Al decir esto se oyó un estruendo de vítores y soldados golpeando con sus armas las armaduras que portaban, poco más que un peto de una aleación muy ligera.
—Y la otra es su mala puntería.
Algunos prorrumpieron en risas, otros se golpearon más fuerte y la mayoría ambas cosas.
—Ahora avanzaremos y les demostraremos a esos cerdos de qué estamos hechos. Seguid el estandarte. ¡Por Ocentia, por el rey Davos, por la princesa Maria!
—¡Por Ocentia, por el rey Davos, por la princesa Maria! —repitieron doscientas voces al unísono.
Cuatrocientos pies se pusieron en camino a espaldas de Draco, que sostenía en una mano la enseña y en la siniestra su sable. El estruendo de la marcha acompasada se acompañaba con el ritmo que marcaban los tambores y los retortijones metálicos y bufidos de los trajes de combate de vapor. Era la sinfonía de aquellos que se encuentran entre la espada y la pared y aún así empujan la espada con el pecho.
Pero en los pensamientos de Draco no estaban las batallas ni el valor y fuerza de sus hombres.

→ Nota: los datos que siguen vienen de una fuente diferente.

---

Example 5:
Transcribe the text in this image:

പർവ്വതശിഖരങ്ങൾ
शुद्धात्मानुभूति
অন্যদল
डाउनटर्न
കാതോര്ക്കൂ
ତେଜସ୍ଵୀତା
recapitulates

Sólo había una cosa y esto era lo que pensaba: «¿has oído, Maria? Todo esto es por ti. Espérame aunque sea en el fin del mundo, llegaré a donde quiera que estés».

20/10/10

El sueño del jinete


El sol se alza herido
en estas tierras extrañas.
Cabalgamos sin descanso
entre las nieves eternas.
Duermo sobre mi caballo
sus bufidos son mi nana
y mis incómodos sueños
los velan mis camaradas.
Cierro los ojos un momento
y sólo veo tu cara.
Cabalgamos y paramos
sólo para la batalla;
nos combaten con sus arcos
y sus flechas de obsidiana,
mas las nuestras son de acero
y de piedra nuestras almas.
Ya no recuerdo el sol del sur,
ni tampoco sus cañadas,
ni tan siquiera mi nombre,
sólo recuerdo tu cara.
Corro directo a la muerte,
somos jinetes fantasma,
no dejamos nada atrás
salvo la última batalla.
No tenemos rumbo alguno,

pero seguimos un mapa:
su humo nos guía al combate.
Atacamos siempre al alba,
arrasamos sus aldeas,
carbonizamos sus casas,
y saqueamos sus templos.
No quedan viudas ni huérfanos,
perdonamos una vida
para que a narrarlo vaya.
Somos jinetes fantasma;
nuestra misión es amarga:
cabalgar para morir,
vivir para la batalla.
Acaso puedas oírme
en donde estés enterrada.
¿Es tan dulce como dicen
la muerte tan anhelada?
Ya me lo responderás,
ésta es mi última mañana;
todas mis heridas gritan
que sólo habrá otra batalla.
Mis ojos se van nublando,
no sostengo la mirada.
Si duermo no será el fin,
despertaré entre tus brazos.

16/10/10

La caracola

Poesía en prosa. Tang de culebra para el que pille el juego de vocales.
La belleza de la caracola no ha de hallarse en el penetrante sonido o el bello color. La belleza de la caracola se encuentra en la sensación al tocarla. pero las suaves curvas de aquella no se pueden mezclar con tal adjetivo por ser planas y yermas. Son suavs al ser imperfectas, llenas de pequeñas mellas en las que perder los dedos. ¿No comparte tal vez tu piel el tacto de la caracola? Esa tez imperfectamente hermosa tan alejada de las caricias de mis manos. ¿Me dejas palparte?